REQUIREMENT - Take every line from the entries below that includes the word "Override" and copy it.

INFORMATION SHOWN -

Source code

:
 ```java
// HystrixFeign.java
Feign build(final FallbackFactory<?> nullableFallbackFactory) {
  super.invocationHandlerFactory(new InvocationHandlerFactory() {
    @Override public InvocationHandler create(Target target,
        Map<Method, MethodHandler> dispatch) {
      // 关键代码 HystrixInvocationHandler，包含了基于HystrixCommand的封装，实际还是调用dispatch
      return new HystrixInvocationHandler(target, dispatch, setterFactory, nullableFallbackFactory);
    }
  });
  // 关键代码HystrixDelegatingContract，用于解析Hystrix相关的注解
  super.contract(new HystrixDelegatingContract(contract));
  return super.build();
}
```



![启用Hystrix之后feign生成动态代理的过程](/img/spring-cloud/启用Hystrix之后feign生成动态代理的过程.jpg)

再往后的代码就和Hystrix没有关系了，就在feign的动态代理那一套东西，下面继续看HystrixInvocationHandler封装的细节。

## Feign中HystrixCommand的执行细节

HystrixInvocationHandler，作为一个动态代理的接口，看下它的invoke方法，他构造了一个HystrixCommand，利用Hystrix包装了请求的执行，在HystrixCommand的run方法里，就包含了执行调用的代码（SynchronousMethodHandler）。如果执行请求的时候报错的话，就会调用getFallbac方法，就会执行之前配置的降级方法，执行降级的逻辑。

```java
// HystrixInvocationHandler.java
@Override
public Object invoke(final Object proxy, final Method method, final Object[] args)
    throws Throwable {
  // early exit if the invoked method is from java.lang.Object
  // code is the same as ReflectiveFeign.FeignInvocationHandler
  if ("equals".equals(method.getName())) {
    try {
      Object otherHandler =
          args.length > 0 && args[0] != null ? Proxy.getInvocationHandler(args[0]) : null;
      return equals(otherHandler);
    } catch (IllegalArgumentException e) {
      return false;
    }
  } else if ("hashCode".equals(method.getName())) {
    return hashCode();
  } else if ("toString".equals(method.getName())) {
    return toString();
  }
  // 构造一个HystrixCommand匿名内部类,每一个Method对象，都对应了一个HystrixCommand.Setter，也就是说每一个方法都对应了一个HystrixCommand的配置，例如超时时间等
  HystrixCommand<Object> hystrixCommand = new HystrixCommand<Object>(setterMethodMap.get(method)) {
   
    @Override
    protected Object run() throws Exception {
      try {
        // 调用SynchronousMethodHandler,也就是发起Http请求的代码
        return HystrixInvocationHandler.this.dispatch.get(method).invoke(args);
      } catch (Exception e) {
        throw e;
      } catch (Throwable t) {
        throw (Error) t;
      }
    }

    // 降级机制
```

RESPONSE TO THIS EXERCISE -
    @Override public InvocationHandler create(Target target,
@Override
    @Override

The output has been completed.